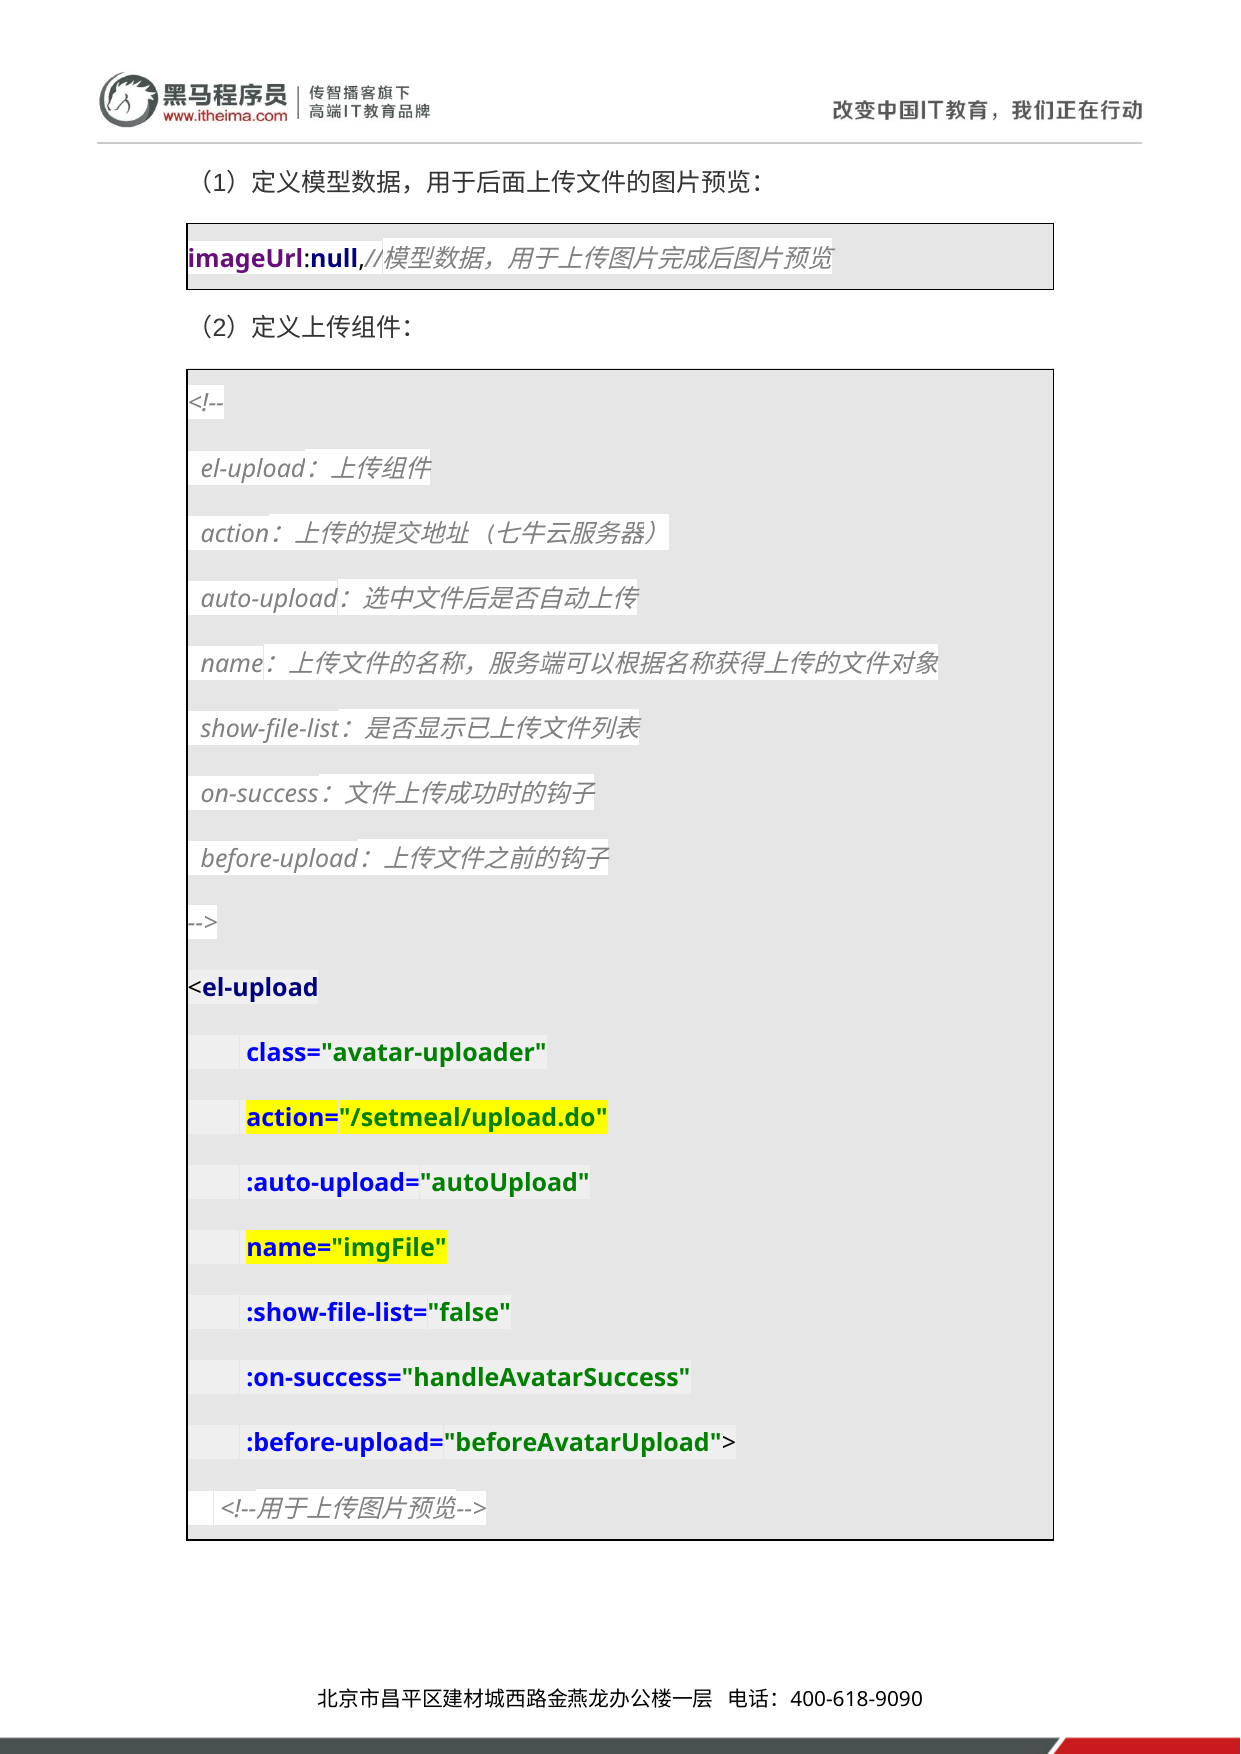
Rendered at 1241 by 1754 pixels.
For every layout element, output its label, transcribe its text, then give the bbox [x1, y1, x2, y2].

picture [0, 1, 1241, 151]
list 定义模型数据，用于后面上传文件的图片预览： [187, 162, 1053, 198]
text <!-- el-upload：上传组件 action：上传的提交地址（七牛云服务器） auto-upload：选中文件后是否自动上传 name：上传文件的名称，服务端可以根据名称获得上传的文件对象 show-file-list：是否显示已上传文件列表 on-success：文件上传成功时的钩子 before-upload：上传文件之前的钩子 --> <el-upload class="avatar-uploader" action="/setmeal/upload.do" :auto-upload="autoUpload" name="imgFile" :show-file-list="false" :on-success="handleAvatarSuccess" :before-upload="beforeAvatarUpload"> <!--用于上传图片预览--> <img v-if="imageUrl" :src="imageUrl" class="avatar"> <!--用于展示上传图标--> <i v-else class="el-icon-plus avatar-uploader-icon"></i> </el-upload> [188, 370, 1053, 1539]
list 定义上传组件： [187, 307, 1053, 344]
text imageUrl:null,//模型数据，用于上传图片完成后图片预览 [188, 224, 1053, 289]
picture [0, 1678, 1241, 1754]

━━━━━━━━━━

__What you will do__
Leaving the pictures out, print every line of the listing exactly.

__Answer below__
Rendered at 1241 by 1754 pixels.
For every layout element, output its label, transcribe its text, then give the bbox [x1, y1, x2, y2].

picture [0, 1, 1241, 151]
list 定义模型数据，用于后面上传文件的图片预览： [187, 162, 1053, 198]
text <!-- el-upload：上传组件 action：上传的提交地址（七牛云服务器） auto-upload：选中文件后是否自动上传 name：上传文件的名称，服务端可以根据名称获得上传的文件对象 show-file-list：是否显示已上传文件列表 on-success：文件上传成功时的钩子 before-upload：上传文件之前的钩子 --> <el-upload class="avatar-uploader" action="/setmeal/upload.do" :auto-upload="autoUpload" name="imgFile" :show-file-list="false" :on-success="handleAvatarSuccess" :before-upload="beforeAvatarUpload"> <!--用于上传图片预览--> <img v-if="imageUrl" :src="imageUrl" class="avatar"> <!--用于展示上传图标--> <i v-else class="el-icon-plus avatar-uploader-icon"></i> </el-upload> [188, 370, 1053, 1539]
list 定义上传组件： [187, 307, 1053, 344]
text imageUrl:null,//模型数据，用于上传图片完成后图片预览 [188, 224, 1053, 289]
picture [0, 1678, 1241, 1754]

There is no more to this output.